BMC Health Services Research 1/2018

Public health opportunities and challenges in the provision of partner notification services: the New England experience

BMC Health Services Research > Ausgabe 1/2018
Sarah Magaziner, Madeline C. Montgomery, Thomas Bertrand, Daniel Daltry, Heidi Jenkins, Brenda Kendall, Lauren Molotnikov, Lindsay Pierce, Emer Smith, Lynn Sosa, Jacob J. van den Berg, Theodore Marak, Don Operario, Philip A. Chan



Partner notification services (PNS) are recommended by the Centers for Disease Control and Prevention as a public health intervention for addressing the spread of HIV and other sexually transmitted diseases (STDs). Barriers and facilitators to the partner notification process from a public health perspective have not been well described.


In 2015, a coalition of New England public health STD directors and investigators formed to address the increasing STD prevalence across the region (Connecticut, Maine, Massachusetts, New Hampshire, Rhode Island, and Vermont) and to promote communication between state STD programs. To evaluate barriers and facilitators of PNS programs, a survey was administered to representatives from each state to describe PNS processes and approaches.

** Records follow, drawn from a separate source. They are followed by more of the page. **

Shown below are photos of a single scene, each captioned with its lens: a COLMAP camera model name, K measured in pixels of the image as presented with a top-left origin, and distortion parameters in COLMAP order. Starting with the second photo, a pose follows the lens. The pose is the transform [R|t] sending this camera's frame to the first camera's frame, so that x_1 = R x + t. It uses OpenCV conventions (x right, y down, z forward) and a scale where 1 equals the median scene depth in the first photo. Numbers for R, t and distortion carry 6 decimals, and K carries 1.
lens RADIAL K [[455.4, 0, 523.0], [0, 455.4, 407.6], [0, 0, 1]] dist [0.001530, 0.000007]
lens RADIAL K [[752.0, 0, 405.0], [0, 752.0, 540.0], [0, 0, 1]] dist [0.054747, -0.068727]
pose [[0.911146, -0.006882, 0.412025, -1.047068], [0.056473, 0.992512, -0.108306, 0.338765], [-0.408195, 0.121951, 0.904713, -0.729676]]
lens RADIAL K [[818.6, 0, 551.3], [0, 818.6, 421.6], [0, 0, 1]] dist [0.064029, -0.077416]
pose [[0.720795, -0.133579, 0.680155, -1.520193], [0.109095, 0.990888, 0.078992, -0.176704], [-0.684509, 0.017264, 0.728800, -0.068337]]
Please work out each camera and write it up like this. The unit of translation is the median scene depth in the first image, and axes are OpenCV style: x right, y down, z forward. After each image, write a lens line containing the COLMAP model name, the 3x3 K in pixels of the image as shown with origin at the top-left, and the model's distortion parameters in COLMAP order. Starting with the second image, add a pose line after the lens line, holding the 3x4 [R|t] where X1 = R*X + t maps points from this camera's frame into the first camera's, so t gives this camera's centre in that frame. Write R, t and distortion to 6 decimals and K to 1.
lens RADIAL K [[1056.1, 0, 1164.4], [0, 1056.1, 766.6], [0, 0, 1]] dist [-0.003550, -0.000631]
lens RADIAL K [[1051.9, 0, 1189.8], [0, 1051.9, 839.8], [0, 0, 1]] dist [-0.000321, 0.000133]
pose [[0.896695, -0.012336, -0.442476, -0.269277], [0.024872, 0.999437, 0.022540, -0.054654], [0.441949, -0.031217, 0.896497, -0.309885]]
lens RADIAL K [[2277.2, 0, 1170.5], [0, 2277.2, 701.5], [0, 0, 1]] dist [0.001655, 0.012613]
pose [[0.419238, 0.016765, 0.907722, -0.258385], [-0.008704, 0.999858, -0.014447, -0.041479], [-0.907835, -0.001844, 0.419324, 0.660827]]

Of the six PNS programs, Connecticut, Maine, Massachusetts, Vermont, and New Hampshire had combined HIV and STD PNS programs; Rhode Island’s programs were integrated but employed separate disease intervention specialists (DIS). All states performed PNS for HIV and syphilis. Maine, New Hampshire and Vermont performed services for all gonorrhea cases. Rhode Island, Connecticut, and Massachusetts performed limited partner notification for gonorrhea due to lack of resources. None of the six states routinely provided services for chlamydia, though Maine and Vermont did so for high-priority populations such as HIV co-infected or pregnant individuals. Across all programs, clients received risk reduction counseling and general STD education as a component of PNS, in addition to referrals for HIV/STD care at locations ranging from Planned Parenthood to community- or hospital-based clinics. Notable barriers to successful partner notification across all states included anonymous partners and index cases who did not feel comfortable sharing partners’ names with DIS. Other common barriers included insufficient staff, inability of DIS to identify and contact partners, and index cases declining to speak with DIS staff.


In New England, state health departments use different strategies to implement PNS programs and referral to STD care. Despite this, similar challenges exist across settings, including difficulty with anonymous partners and limited state resources.